_What the task asks_
Omit all pictures and give the records below again exactly as written.
────────────────────
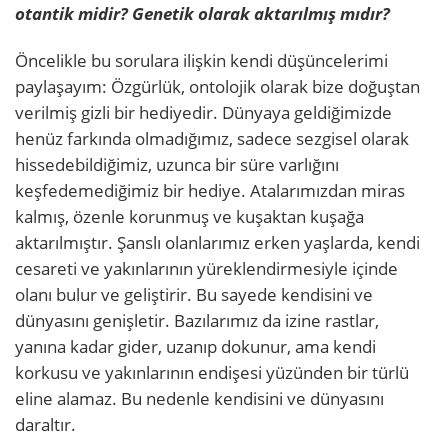
otantik midir? Genetik olarak aktarılmış mıdır?
Öncelikle bu sorulara ilişkin kendi düşüncelerimi
paylaşayım: Özgürlük, ontolojik olarak bize doğuştan
verilmiş gizli bir hediyedir. Dünyaya geldiğimizde
henüz farkında olmadığımız, sadece sezgisel olarak
hissedebildiğimiz, uzunca bir süre varlığını
keşfedemediğimiz bir hediye. Atalarımızdan miras
kalmış, özenle korunmuş ve kuşaktan kuşağa
aktarılmıştır. Şanslı olanlarımız erken yaşlarda, kendi
cesareti ve yakınlarının yüreklendirmesiyle içinde
olanı bulur ve geliştirir. Bu sayede kendisini ve
dünyasını genişletir. Bazılarımız da izine rastlar,
yanına kadar gider, uzanıp dokunur, ama kendi
korkusu ve yakınlarının endişesi yüzünden bir türlü
eline alamaz. Bu nedenle kendisini ve dünyasını
daraltır.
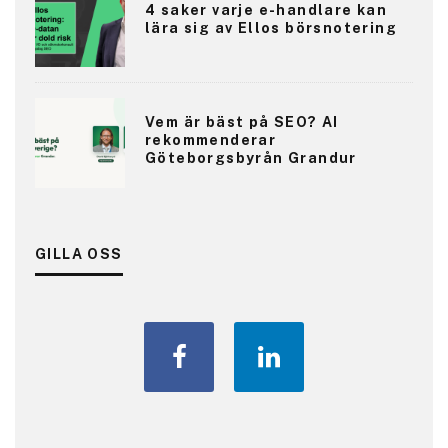
4 saker varje e-handlare kan
lära sig av Ellos börsnotering
Vem är bäst på SEO? AI
rekommenderar
Göteborgsbyrån Grandur
GILLA OSS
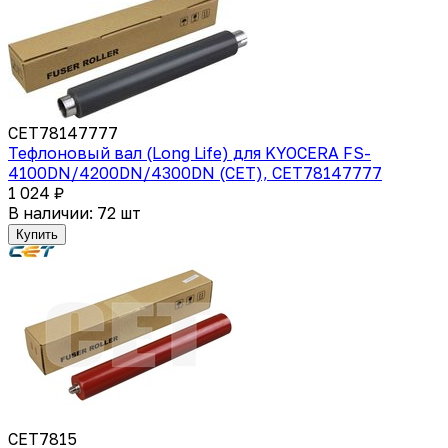
CET78147777
Тефлоновый вал (Long Life) для KYOCERA FS-
4100DN/4200DN/4300DN (CET), CET78147777
1 024 ₽
В наличии: 72 шт
Купить
CET7815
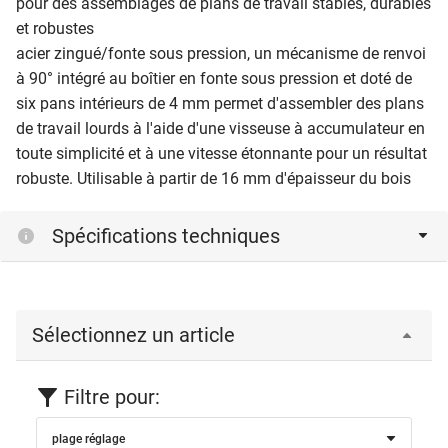
pour des assemblages de plans de travail stables, durables
et robustes
acier zingué/fonte sous pression, un mécanisme de renvoi
à 90° intégré au boîtier en fonte sous pression et doté de
six pans intérieurs de 4 mm permet d'assembler des plans
de travail lourds à l'aide d'une visseuse à accumulateur en
toute simplicité et à une vitesse étonnante pour un résultat
robuste. Utilisable à partir de 16 mm d'épaisseur du bois
Spécifications techniques
Sélectionnez un article
Filtre pour:
plage réglage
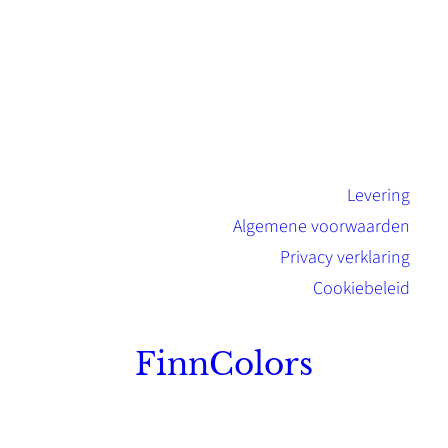
Levering
Algemene voorwaarden
Privacy verklaring
Cookiebeleid
FinnColors
Topkwaliteit Finse verf met de natuurlijk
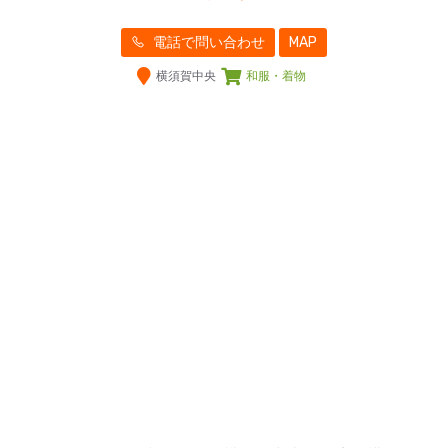
電話で問い合わせ
MAP
横須賀中央
和服・着物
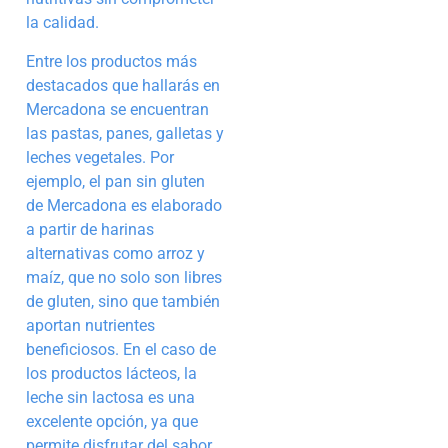
la calidad.
Entre los productos más
destacados que hallarás en
Mercadona se encuentran
las pastas, panes, galletas y
leches vegetales. Por
ejemplo, el pan sin gluten
de Mercadona es elaborado
a partir de harinas
alternativas como arroz y
maíz, que no solo son libres
de gluten, sino que también
aportan nutrientes
beneficiosos. En el caso de
los productos lácteos, la
leche sin lactosa es una
excelente opción, ya que
permite disfrutar del sabor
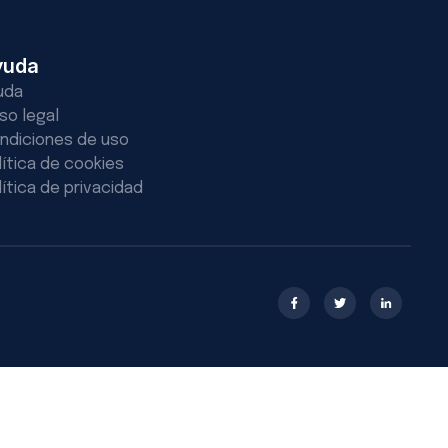
yuda
uda
iso legal
ndiciones de uso
lítica de cookies
lítica de privacidad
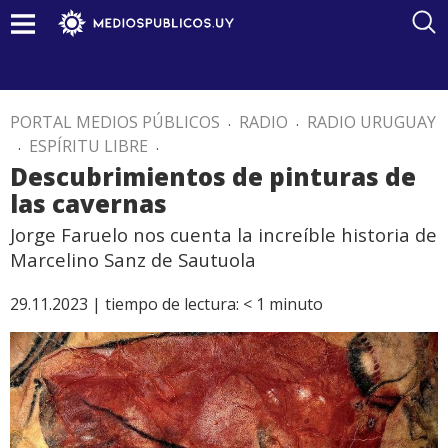
PORTAL MEDIOS PÚBLICOS
.
RADIO
.
RADIO URUGUAY
.
ESPÍRITU LIBRE
.
Descubrimientos de pinturas de
las cavernas
Jorge Faruelo nos cuenta la increíble historia de
Marcelino Sanz de Sautuola
29.11.2023 |
tiempo de lectura:
< 1
minuto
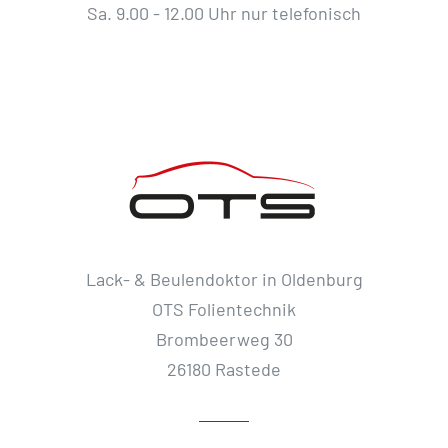
Sa. 9.00 - 12.00 Uhr nur telefonisch
Lack- & Beulendoktor in Oldenburg
OTS Folientechnik
Brombeerweg 30
26180 Rastede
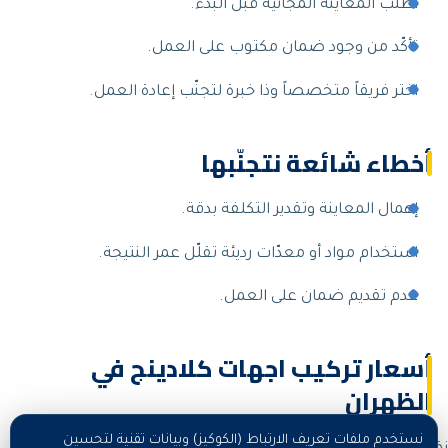
اطلب المعاينة المجانية قبل البدء.
تأكّد من وجود ضمان مكتوب على العمل.
اختر فريقاً متخصصاً وذا خبرة لتجنّب إعادة العمل.
أخطاء شائعة نتجنّبها
إهمال المعاينة وتقدير التكلفة بدقة.
استخدام مواد أو معدّات رديئة تقلّل عمر النتيجة.
عدم تقديم ضمان على العمل.
أسعار تركيب اجهات كلادينج في
الظهران
نستخدم ملفات تعريف الارتباط (الكوكيز) وبيانات تقنية لتحسين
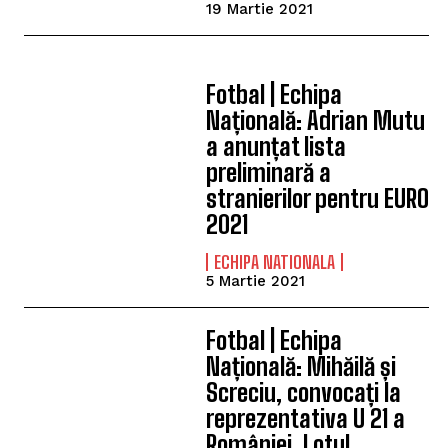
19 Martie 2021
Fotbal | Echipa
Națională: Adrian Mutu
a anunțat lista
preliminară a
stranierilor pentru EURO
2021
ECHIPA NATIONALA
5 Martie 2021
Fotbal | Echipa
Națională: Mihăilă și
Screciu, convocați la
reprezentativa U 21 a
României. Lotul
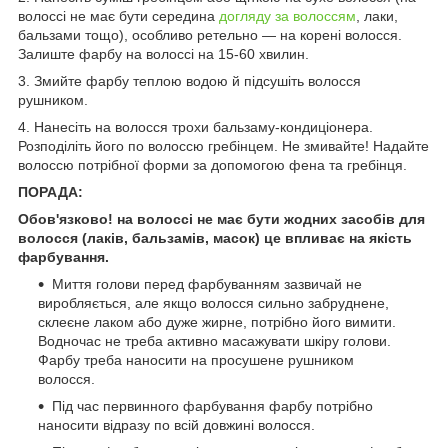
волоссі не має бути середина
догляду за волоссям
, лаки,
бальзами тощо), особливо ретельно — на корені волосся.
Залиште фарбу на волоссі на 15-60 хвилин.
3. Змийте фарбу теплою водою й підсушіть волосся
рушником.
4. Нанесіть на волосся трохи бальзаму-кондиціонера.
Розподіліть його по волоссю гребінцем. Не змивайте! Надайте
волоссю потрібної форми за допомогою фена та гребінця.
ПОРАДА:
Обов'язково! на волоссі не має бути жодних засобів для
волосся (лаків, бальзамів, масок) це впливає на якість
фарбування.
Миття голови перед фарбуванням зазвичай не
виробляється, але якщо волосся сильно забруднене,
склеєне лаком або дуже жирне, потрібно його вимити.
Водночас не треба активно масажувати шкіру голови.
Фарбу треба наносити на просушене рушником
волосся.
Під час первинного фарбування фарбу потрібно
наносити відразу по всій довжині волосся.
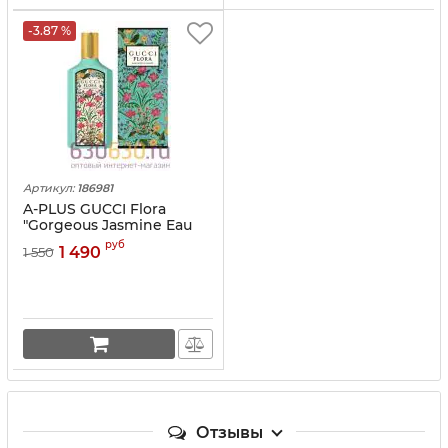
-3.87 %
Артикул:
186981
A-PLUS GUCCI Flora
"Gorgeous Jasmine Eau
De Parfum"100 ml
руб
1 490
1 550
Отзывы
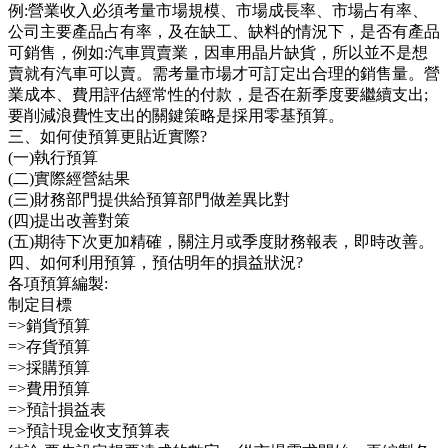
例:營業收入必須考量市場規模、市場成長率、市場占有率、
公司主要產品占有率，及在缺工、缺料的情況下，是否有產品
可銷售，例如:汽車買賣業，因車用晶片缺貨，所以並不是想
賣就有汽車可以賣。需考量市場才可訂定出合理的銷售量。營
業成本、費用評估經常性的付款，是否在新季度要繼續支出;
要削減浪費性支出的關鍵策略是採用零基預算。
三、如何使預算更貼近實際?
(一)執行預算
(二)實際經營結果
(三)財務部門提供給預算部門做差異比對
(四)提出改善對策
(五)期待下次更加精確，關注月或季度財務報表，即時改善。
四、如何利用預算，預估明年的損益狀況?
各項預算編製:
制定目標
=>銷貨預算
=>存貨預算
=>採購預算
=>費用預算
=>預計損益表
=>預計現金收支預算表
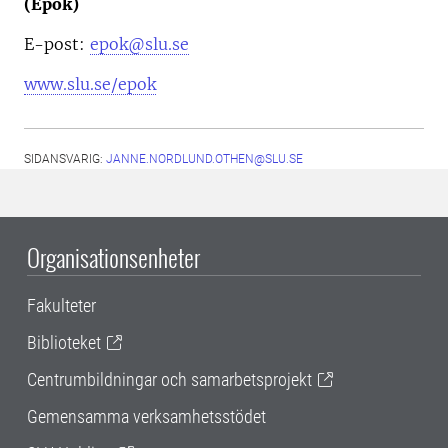
(Epok)
E-post:
epok@slu.se
www.slu.se/epok
SIDANSVARIG:
JANNE.NORDLUND.OTHEN@SLU.SE
Organisationsenheter
Fakulteter
Biblioteket
Centrumbildningar och samarbetsprojekt
Gemensamma verksamhetsstödet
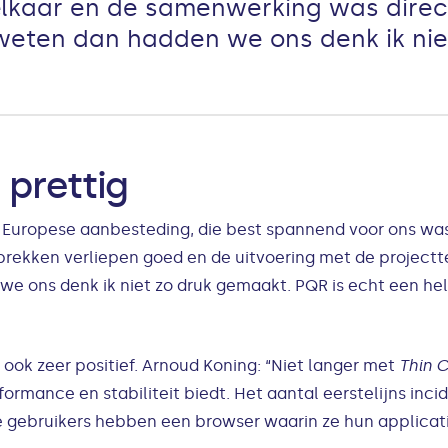
lkaar en de samenwerking was direct 
eten dan hadden we ons denk ik nie
prettig
e Europese aanbesteding, die best spannend voor ons was
rekken verliepen goed en de uitvoering met de projectte
 ons denk ik niet zo druk gemaakt. PQR is echt een hel
ok zeer positief. Arnoud Koning: “Niet langer met
Thin C
rformance en stabiliteit biedt. Het aantal eerstelijns in
gebruikers hebben een browser waarin ze hun applicati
────────────────────
_Answer area_
otantik midir? Genetik olarak aktarılmış mıdır?
Öncelikle bu sorulara ilişkin kendi düşüncelerimi
paylaşayım: Özgürlük, ontolojik olarak bize doğuştan
verilmiş gizli bir hediyedir. Dünyaya geldiğimizde
henüz farkında olmadığımız, sadece sezgisel olarak
hissedebildiğimiz, uzunca bir süre varlığını
keşfedemediğimiz bir hediye. Atalarımızdan miras
kalmış, özenle korunmuş ve kuşaktan kuşağa
aktarılmıştır. Şanslı olanlarımız erken yaşlarda, kendi
cesareti ve yakınlarının yüreklendirmesiyle içinde
olanı bulur ve geliştirir. Bu sayede kendisini ve
dünyasını genişletir. Bazılarımız da izine rastlar,
yanına kadar gider, uzanıp dokunur, ama kendi
korkusu ve yakınlarının endişesi yüzünden bir türlü
eline alamaz. Bu nedenle kendisini ve dünyasını
daraltır.
4 saker varje e-handlare kan
lära sig av Ellos börsnotering
Vem är bäst på SEO? AI
rekommenderar
Göteborgsbyrån Grandur
GILLA OSS
CET78147777
Тефлоновый вал (Long Life) для KYOCERA FS-
4100DN/4200DN/4300DN (CET), CET78147777
1 024 ₽
В наличии: 72 шт
Купить
CET7815
pour des assemblages de plans de travail stables, durables
et robustes
acier zingué/fonte sous pression, un mécanisme de renvoi
à 90° intégré au boîtier en fonte sous pression et doté de
six pans intérieurs de 4 mm permet d'assembler des plans
de travail lourds à l'aide d'une visseuse à accumulateur en
toute simplicité et à une vitesse étonnante pour un résultat
robuste. Utilisable à partir de 16 mm d'épaisseur du bois
Spécifications techniques
Sélectionnez un article
Filtre pour:
plage réglage
Levering
Algemene voorwaarden
Privacy verklaring
Cookiebeleid
FinnColors
Topkwaliteit Finse verf met de natuurlijk
電話で問い合わせ
MAP
横須賀中央
和服・着物
la calidad.
Entre los productos más
destacados que hallarás en
Mercadona se encuentran
las pastas, panes, galletas y
leches vegetales. Por
ejemplo, el pan sin gluten
de Mercadona es elaborado
a partir de harinas
alternativas como arroz y
maíz, que no solo son libres
de gluten, sino que también
aportan nutrientes
beneficiosos. En el caso de
los productos lácteos, la
leche sin lactosa es una
excelente opción, ya que
permite disfrutar del sabor
yuda
uda
iso legal
ndiciones de uso
lítica de cookies
lítica de privacidad
PORTAL MEDIOS PÚBLICOS
.
RADIO
.
RADIO URUGUAY
.
ESPÍRITU LIBRE
.
Descubrimientos de pinturas de
las cavernas
Jorge Faruelo nos cuenta la increíble historia de
Marcelino Sanz de Sautuola
29.11.2023 |
tiempo de lectura:
< 1
minuto
Sa. 9.00 - 12.00 Uhr nur telefonisch
Lack- & Beulendoktor in Oldenburg
OTS Folientechnik
Brombeerweg 30
26180 Rastede
اطلب المعاينة المجانية قبل البدء.
تأكّد من وجود ضمان مكتوب على العمل.
اختر فريقاً متخصصاً وذا خبرة لتجنّب إعادة العمل.
أخطاء شائعة نتجنّبها
إهمال المعاينة وتقدير التكلفة بدقة.
استخدام مواد أو معدّات رديئة تقلّل عمر النتيجة.
عدم تقديم ضمان على العمل.
أسعار تركيب اجهات كلادينج في
الظهران
نستخدم ملفات تعريف الارتباط (الكوكيز) وبيانات تقنية لتحسين
19 Martie 2021
Fotbal | Echipa
Națională: Adrian Mutu
a anunțat lista
preliminară a
stranierilor pentru EURO
2021
ECHIPA NATIONALA
5 Martie 2021
Fotbal | Echipa
Națională: Mihăilă și
Screciu, convocați la
reprezentativa U 21 a
României. Lotul
волоссі не має бути середина
догляду за волоссям
, лаки,
бальзами тощо), особливо ретельно — на корені волосся.
Залиште фарбу на волоссі на 15-60 хвилин.
3. Змийте фарбу теплою водою й підсушіть волосся
рушником.
4. Нанесіть на волосся трохи бальзаму-кондиціонера.
Розподіліть його по волоссю гребінцем. Не змивайте! Надайте
волоссю потрібної форми за допомогою фена та гребінця.
ПОРАДА:
Обов'язково! на волоссі не має бути жодних засобів для
волосся (лаків, бальзамів, масок) це впливає на якість
фарбування.
Миття голови перед фарбуванням зазвичай не
виробляється, але якщо волосся сильно забруднене,
склеєне лаком або дуже жирне, потрібно його вимити.
Водночас не треба активно масажувати шкіру голови.
Фарбу треба наносити на просушене рушником
волосся.
Під час первинного фарбування фарбу потрібно
наносити відразу по всій довжині волосся.
-3.87 %
Артикул:
186981
A-PLUS GUCCI Flora
"Gorgeous Jasmine Eau
De Parfum"100 ml
руб
1 490
1 550
Отзывы
例:營業收入必須考量市場規模、市場成長率、市場占有率、
公司主要產品占有率，及在缺工、缺料的情況下，是否有產品
可銷售，例如:汽車買賣業，因車用晶片缺貨，所以並不是想
賣就有汽車可以賣。需考量市場才可訂定出合理的銷售量。營
業成本、費用評估經常性的付款，是否在新季度要繼續支出;
要削減浪費性支出的關鍵策略是採用零基預算。
三、如何使預算更貼近實際?
(一)執行預算
(二)實際經營結果
(三)財務部門提供給預算部門做差異比對
(四)提出改善對策
(五)期待下次更加精確，關注月或季度財務報表，即時改善。
四、如何利用預算，預估明年的損益狀況?
各項預算編製:
制定目標
=>銷貨預算
=>存貨預算
=>採購預算
=>費用預算
=>預計損益表
=>預計現金收支預算表
(Epok)
E-post:
epok@slu.se
www.slu.se/epok
SIDANSVARIG:
JANNE.NORDLUND.OTHEN@SLU.SE
Organisationsenheter
Fakulteter
Biblioteket
Centrumbildningar och samarbetsprojekt
Gemensamma verksamhetsstödet
lkaar en de samenwerking was direct 
eten dan hadden we ons denk ik nie
prettig
e Europese aanbesteding, die best spannend voor ons was
rekken verliepen goed en de uitvoering met de projectte
 ons denk ik niet zo druk gemaakt. PQR is echt een hel
ok zeer positief. Arnoud Koning: “Niet langer met
Thin C
rformance en stabiliteit biedt. Het aantal eerstelijns in
gebruikers hebben een browser waarin ze hun applicati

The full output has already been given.